Temperatures have been dipping well below freezing on a regular basis for some time now, but our little box of cold hardy greens remains alive and well. In hindsight, I should have planted more greens, earlier. It is important to start your winter greens early enough to allow for sufficient growth. As the hours of sunlight decrease and the temperatures drop, the greens stop growing altogether and remain as a sort of living salad bar. Elliot Coleman's book provides advice on how to figure out the best start date. As the season progresses, the later you start your seeds, the longer they will take to reach maturity, meaning, the number of days to maturity might differ from the packet's 'days to maturity'.
As I learned, it does vary from plant to plant, and area to area, so experiment and keep records! I definitely didn't get it right the first time. Our salad greens remain baby size because I started them at the end of August, rather than at the beginning when I should have.

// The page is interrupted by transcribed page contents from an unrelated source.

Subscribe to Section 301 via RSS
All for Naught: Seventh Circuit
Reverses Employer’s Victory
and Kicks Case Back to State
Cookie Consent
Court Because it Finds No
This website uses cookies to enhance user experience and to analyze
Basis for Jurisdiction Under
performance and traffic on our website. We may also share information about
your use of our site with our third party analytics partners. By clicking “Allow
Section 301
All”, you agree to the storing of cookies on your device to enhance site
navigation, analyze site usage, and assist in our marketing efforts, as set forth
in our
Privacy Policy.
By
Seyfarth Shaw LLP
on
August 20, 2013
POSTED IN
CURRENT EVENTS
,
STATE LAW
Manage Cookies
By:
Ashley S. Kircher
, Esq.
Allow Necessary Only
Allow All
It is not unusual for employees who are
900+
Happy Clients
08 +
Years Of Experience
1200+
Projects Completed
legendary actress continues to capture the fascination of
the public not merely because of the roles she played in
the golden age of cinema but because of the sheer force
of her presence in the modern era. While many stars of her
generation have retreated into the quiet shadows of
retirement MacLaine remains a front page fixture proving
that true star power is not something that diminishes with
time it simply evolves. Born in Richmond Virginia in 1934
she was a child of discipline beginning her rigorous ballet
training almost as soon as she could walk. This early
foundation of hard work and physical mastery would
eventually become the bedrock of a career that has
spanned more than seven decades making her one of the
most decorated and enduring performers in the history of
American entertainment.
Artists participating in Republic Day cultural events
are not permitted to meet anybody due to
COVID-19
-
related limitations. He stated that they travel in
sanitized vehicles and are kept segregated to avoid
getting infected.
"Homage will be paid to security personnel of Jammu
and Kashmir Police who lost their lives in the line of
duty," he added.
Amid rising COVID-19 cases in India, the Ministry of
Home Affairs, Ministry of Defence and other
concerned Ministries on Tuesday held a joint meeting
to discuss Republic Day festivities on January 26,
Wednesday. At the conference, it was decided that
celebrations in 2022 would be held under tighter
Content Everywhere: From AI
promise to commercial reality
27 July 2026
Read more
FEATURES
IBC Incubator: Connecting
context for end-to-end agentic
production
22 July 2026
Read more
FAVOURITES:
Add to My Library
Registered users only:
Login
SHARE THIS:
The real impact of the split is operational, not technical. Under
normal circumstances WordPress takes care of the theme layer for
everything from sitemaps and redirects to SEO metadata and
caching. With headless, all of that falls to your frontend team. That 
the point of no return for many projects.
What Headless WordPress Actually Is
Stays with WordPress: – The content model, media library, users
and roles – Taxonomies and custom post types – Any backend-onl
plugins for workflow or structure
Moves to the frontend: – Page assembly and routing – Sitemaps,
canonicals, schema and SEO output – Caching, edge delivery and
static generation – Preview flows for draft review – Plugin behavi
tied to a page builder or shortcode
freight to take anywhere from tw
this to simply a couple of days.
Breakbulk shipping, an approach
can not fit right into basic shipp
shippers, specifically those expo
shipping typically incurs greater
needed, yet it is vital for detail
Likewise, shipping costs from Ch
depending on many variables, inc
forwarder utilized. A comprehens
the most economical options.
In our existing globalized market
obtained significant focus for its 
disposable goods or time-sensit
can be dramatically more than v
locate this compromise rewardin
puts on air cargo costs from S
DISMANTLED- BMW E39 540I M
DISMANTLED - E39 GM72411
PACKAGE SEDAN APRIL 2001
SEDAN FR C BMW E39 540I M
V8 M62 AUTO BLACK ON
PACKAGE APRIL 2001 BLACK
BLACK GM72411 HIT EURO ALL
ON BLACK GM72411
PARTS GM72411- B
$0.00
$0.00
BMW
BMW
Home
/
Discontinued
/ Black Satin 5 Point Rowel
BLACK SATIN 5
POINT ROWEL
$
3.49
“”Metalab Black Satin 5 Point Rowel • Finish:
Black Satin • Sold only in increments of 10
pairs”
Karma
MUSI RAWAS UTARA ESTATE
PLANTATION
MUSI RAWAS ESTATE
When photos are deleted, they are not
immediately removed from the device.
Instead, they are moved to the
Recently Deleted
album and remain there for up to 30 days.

When eating cold hardy greens, be prepared for a change in texture and taste - they will not be the same as the early summer lettuce varieties. Cold hardy greens are slightly more tough and chewy, and have a mild bitter aftertaste, making many of them good candidates for sautéing. Our experimental line up, in order of least bitter tasting to most (the last being still quite mild):
Red Deer Tongue Lettuce (not showing any red yet)
Red Oak Leaf Lettuce
The green and red leaves have been such a welcoming sight amidst all of the browns and yellows of the season!